> EXERCISE
Output the records exactly, with no line skipped.

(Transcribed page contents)
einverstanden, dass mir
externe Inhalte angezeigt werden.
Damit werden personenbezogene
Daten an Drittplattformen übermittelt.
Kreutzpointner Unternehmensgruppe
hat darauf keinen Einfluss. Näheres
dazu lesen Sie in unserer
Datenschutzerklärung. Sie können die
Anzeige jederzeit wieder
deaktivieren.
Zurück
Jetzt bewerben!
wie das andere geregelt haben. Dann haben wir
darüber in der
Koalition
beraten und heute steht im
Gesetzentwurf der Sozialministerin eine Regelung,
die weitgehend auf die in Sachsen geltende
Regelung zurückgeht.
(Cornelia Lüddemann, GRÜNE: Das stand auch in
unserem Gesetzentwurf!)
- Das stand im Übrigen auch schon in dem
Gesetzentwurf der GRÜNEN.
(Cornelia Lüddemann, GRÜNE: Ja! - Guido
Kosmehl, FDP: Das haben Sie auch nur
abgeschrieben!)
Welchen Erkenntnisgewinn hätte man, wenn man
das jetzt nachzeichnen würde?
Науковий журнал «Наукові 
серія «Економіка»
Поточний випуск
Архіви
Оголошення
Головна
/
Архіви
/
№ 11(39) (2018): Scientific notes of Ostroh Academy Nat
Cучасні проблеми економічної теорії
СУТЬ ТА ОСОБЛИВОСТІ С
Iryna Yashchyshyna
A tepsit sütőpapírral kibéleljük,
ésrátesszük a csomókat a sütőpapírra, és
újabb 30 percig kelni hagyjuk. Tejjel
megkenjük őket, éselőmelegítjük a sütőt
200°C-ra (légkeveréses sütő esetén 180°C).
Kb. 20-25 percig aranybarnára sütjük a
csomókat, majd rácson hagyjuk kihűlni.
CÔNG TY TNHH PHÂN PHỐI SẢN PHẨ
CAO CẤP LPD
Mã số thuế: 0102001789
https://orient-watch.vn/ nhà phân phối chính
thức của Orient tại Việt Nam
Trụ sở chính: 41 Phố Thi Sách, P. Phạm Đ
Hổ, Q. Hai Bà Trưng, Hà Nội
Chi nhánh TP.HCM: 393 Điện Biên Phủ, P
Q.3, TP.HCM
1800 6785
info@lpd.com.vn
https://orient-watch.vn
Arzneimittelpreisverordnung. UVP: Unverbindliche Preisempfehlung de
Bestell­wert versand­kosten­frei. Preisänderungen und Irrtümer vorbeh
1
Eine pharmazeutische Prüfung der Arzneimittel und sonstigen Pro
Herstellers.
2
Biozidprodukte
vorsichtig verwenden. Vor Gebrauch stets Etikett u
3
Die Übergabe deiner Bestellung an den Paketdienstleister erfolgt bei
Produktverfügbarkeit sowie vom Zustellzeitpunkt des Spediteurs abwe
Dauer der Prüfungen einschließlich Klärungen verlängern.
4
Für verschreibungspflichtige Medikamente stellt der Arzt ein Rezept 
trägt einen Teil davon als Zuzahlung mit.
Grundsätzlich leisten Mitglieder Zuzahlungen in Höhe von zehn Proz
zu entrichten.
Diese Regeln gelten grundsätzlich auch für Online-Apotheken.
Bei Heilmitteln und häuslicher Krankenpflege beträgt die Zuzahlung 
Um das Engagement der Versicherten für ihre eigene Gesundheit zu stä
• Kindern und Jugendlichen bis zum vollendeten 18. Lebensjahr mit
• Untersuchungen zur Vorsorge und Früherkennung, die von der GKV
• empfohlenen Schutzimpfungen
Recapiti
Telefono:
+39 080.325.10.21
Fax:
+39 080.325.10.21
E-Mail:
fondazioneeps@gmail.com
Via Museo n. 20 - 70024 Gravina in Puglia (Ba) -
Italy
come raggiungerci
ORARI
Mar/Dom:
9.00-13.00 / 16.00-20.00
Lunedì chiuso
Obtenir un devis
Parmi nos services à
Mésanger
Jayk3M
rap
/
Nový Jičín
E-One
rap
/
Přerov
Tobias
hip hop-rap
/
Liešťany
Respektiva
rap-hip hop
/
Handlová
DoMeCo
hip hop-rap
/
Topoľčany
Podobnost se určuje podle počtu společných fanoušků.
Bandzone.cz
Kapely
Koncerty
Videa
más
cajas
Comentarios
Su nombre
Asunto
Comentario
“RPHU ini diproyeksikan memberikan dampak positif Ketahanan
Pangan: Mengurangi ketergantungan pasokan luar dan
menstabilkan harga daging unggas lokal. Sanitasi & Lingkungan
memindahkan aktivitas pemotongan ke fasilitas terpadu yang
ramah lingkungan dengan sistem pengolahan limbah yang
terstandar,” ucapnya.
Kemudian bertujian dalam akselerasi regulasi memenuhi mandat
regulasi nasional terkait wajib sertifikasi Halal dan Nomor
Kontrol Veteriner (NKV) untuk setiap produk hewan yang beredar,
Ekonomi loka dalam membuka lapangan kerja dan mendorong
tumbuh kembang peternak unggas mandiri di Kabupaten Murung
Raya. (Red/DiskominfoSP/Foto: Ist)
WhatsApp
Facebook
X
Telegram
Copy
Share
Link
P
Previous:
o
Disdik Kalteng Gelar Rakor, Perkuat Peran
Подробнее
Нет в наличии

> EXERCISE OUTPUT
einverstanden, dass mir
externe Inhalte angezeigt werden.
Damit werden personenbezogene
Daten an Drittplattformen übermittelt.
Kreutzpointner Unternehmensgruppe
hat darauf keinen Einfluss. Näheres
dazu lesen Sie in unserer
Datenschutzerklärung. Sie können die
Anzeige jederzeit wieder
deaktivieren.
Zurück
Jetzt bewerben!
wie das andere geregelt haben. Dann haben wir
darüber in der
Koalition
beraten und heute steht im
Gesetzentwurf der Sozialministerin eine Regelung,
die weitgehend auf die in Sachsen geltende
Regelung zurückgeht.
(Cornelia Lüddemann, GRÜNE: Das stand auch in
unserem Gesetzentwurf!)
- Das stand im Übrigen auch schon in dem
Gesetzentwurf der GRÜNEN.
(Cornelia Lüddemann, GRÜNE: Ja! - Guido
Kosmehl, FDP: Das haben Sie auch nur
abgeschrieben!)
Welchen Erkenntnisgewinn hätte man, wenn man
das jetzt nachzeichnen würde?
Науковий журнал «Наукові 
серія «Економіка»
Поточний випуск
Архіви
Оголошення
Головна
/
Архіви
/
№ 11(39) (2018): Scientific notes of Ostroh Academy Nat
Cучасні проблеми економічної теорії
СУТЬ ТА ОСОБЛИВОСТІ С
Iryna Yashchyshyna
A tepsit sütőpapírral kibéleljük,
ésrátesszük a csomókat a sütőpapírra, és
újabb 30 percig kelni hagyjuk. Tejjel
megkenjük őket, éselőmelegítjük a sütőt
200°C-ra (légkeveréses sütő esetén 180°C).
Kb. 20-25 percig aranybarnára sütjük a
csomókat, majd rácson hagyjuk kihűlni.
CÔNG TY TNHH PHÂN PHỐI SẢN PHẨ
CAO CẤP LPD
Mã số thuế: 0102001789
https://orient-watch.vn/ nhà phân phối chính
thức của Orient tại Việt Nam
Trụ sở chính: 41 Phố Thi Sách, P. Phạm Đ
Hổ, Q. Hai Bà Trưng, Hà Nội
Chi nhánh TP.HCM: 393 Điện Biên Phủ, P
Q.3, TP.HCM
1800 6785
info@lpd.com.vn
https://orient-watch.vn
Arzneimittelpreisverordnung. UVP: Unverbindliche Preisempfehlung de
Bestell­wert versand­kosten­frei. Preisänderungen und Irrtümer vorbeh
1
Eine pharmazeutische Prüfung der Arzneimittel und sonstigen Pro
Herstellers.
2
Biozidprodukte
vorsichtig verwenden. Vor Gebrauch stets Etikett u
3
Die Übergabe deiner Bestellung an den Paketdienstleister erfolgt bei
Produktverfügbarkeit sowie vom Zustellzeitpunkt des Spediteurs abwe
Dauer der Prüfungen einschließlich Klärungen verlängern.
4
Für verschreibungspflichtige Medikamente stellt der Arzt ein Rezept 
trägt einen Teil davon als Zuzahlung mit.
Grundsätzlich leisten Mitglieder Zuzahlungen in Höhe von zehn Proz
zu entrichten.
Diese Regeln gelten grundsätzlich auch für Online-Apotheken.
Bei Heilmitteln und häuslicher Krankenpflege beträgt die Zuzahlung 
Um das Engagement der Versicherten für ihre eigene Gesundheit zu stä
• Kindern und Jugendlichen bis zum vollendeten 18. Lebensjahr mit
• Untersuchungen zur Vorsorge und Früherkennung, die von der GKV
• empfohlenen Schutzimpfungen
Recapiti
Telefono:
+39 080.325.10.21
Fax:
+39 080.325.10.21
E-Mail:
fondazioneeps@gmail.com
Via Museo n. 20 - 70024 Gravina in Puglia (Ba) -
Italy
come raggiungerci
ORARI
Mar/Dom:
9.00-13.00 / 16.00-20.00
Lunedì chiuso
Obtenir un devis
Parmi nos services à
Mésanger
Jayk3M
rap
/
Nový Jičín
E-One
rap
/
Přerov
Tobias
hip hop-rap
/
Liešťany
Respektiva
rap-hip hop
/
Handlová
DoMeCo
hip hop-rap
/
Topoľčany
Podobnost se určuje podle počtu společných fanoušků.
Bandzone.cz
Kapely
Koncerty
Videa
más
cajas
Comentarios
Su nombre
Asunto
Comentario
“RPHU ini diproyeksikan memberikan dampak positif Ketahanan
Pangan: Mengurangi ketergantungan pasokan luar dan
menstabilkan harga daging unggas lokal. Sanitasi & Lingkungan
memindahkan aktivitas pemotongan ke fasilitas terpadu yang
ramah lingkungan dengan sistem pengolahan limbah yang
terstandar,” ucapnya.
Kemudian bertujian dalam akselerasi regulasi memenuhi mandat
regulasi nasional terkait wajib sertifikasi Halal dan Nomor
Kontrol Veteriner (NKV) untuk setiap produk hewan yang beredar,
Ekonomi loka dalam membuka lapangan kerja dan mendorong
tumbuh kembang peternak unggas mandiri di Kabupaten Murung
Raya. (Red/DiskominfoSP/Foto: Ist)
WhatsApp
Facebook
X
Telegram
Copy
Share
Link
P
Previous:
o
Disdik Kalteng Gelar Rakor, Perkuat Peran
Подробнее
Нет в наличии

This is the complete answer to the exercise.